Member of Parliament
- Incumbent
- Assumed office 17 February 2026
- Preceded by: Mohammad Zillur Rahman
- Constituency: Moulvibazar-3
- In office 12 November 2001 – 27 October 2006
- Preceded by: Saifur Rahman
- Succeeded by: Syed Mohsin Ali
- Constituency: Moulvibazar-3

Personal details
- Party: Bangladesh Nationalist Party
- Spouse: Rezina Rahman
- Parent: Saifur Rahman (father);

= M. Naser Rahman =

Bangladeshi politician

M. Naser Rahman is a Bangladesh Nationalist Party (BNP) politician and a former Jatiya Sangsad member representing the Moulvibazar-3 constituency.

==Career==
Rahman was elected member of parliament from Moulvibazar-3 constituency in the by-election held on 12 November 2001 as a BNP candidate. The seat fell vacant after his father, Saifur Rahman, had left one of the two constituencies he won in the 2001 Bangladeshi general election.

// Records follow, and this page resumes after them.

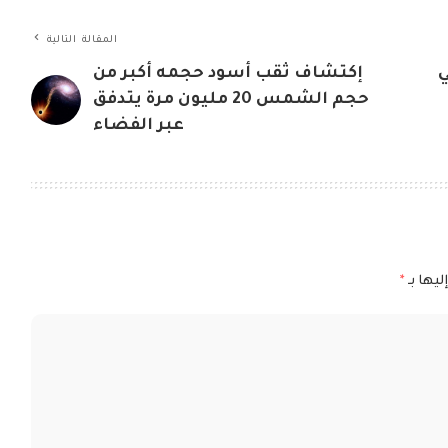
المقالة التالية
ي
إكتشاف ثقب أسود حجمه أكبر من
حجم الشمس 20 مليون مرة يتدفق
عبر الفضاء
ليها بـ
*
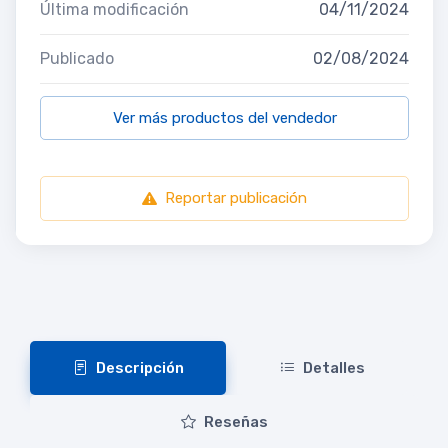
Última modificación
04/11/2024
Publicado
02/08/2024
Ver más productos del vendedor
Reportar publicación
Descripción
Detalles
Reseñas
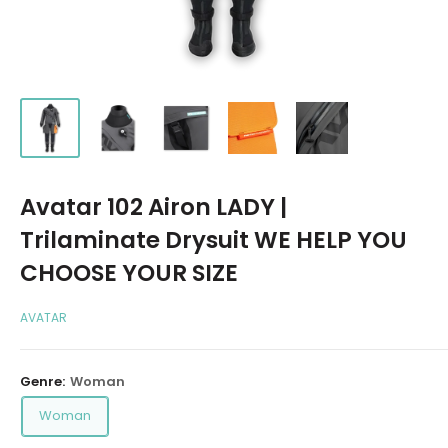
Avatar 102 Airon LADY |
Trilaminate Drysuit WE HELP YOU
CHOOSE YOUR SIZE
AVATAR
Genre:
Woman
Woman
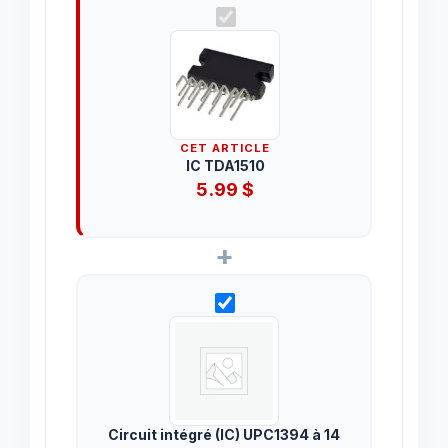
CET ARTICLE
IC TDA1510
5.99
$
+
Circuit intégré (IC) UPC1394 à 14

Rahman is the chairman of Saifur Rahman Foundation.
Naser Rahman is also the President of Moulvibazar District BNP.

==Charges and convictions==
In May 2007, the Anti-Corruption Commission filed a case against Rahman. According to the charge, Rahman and his wife suppressed Tk 6.06 crore in a bank account. In April 2008, an anti-graft tribunal sentenced Rahman to 13 years in prison for concealing wealth information and amassing assets beyond known sources of income.

==Personal life==
Rahman's father was Saifur Rahman, a former finance minister of Bangladesh. He married Regina Nasser (née Rahman) together they have two daughters and one son.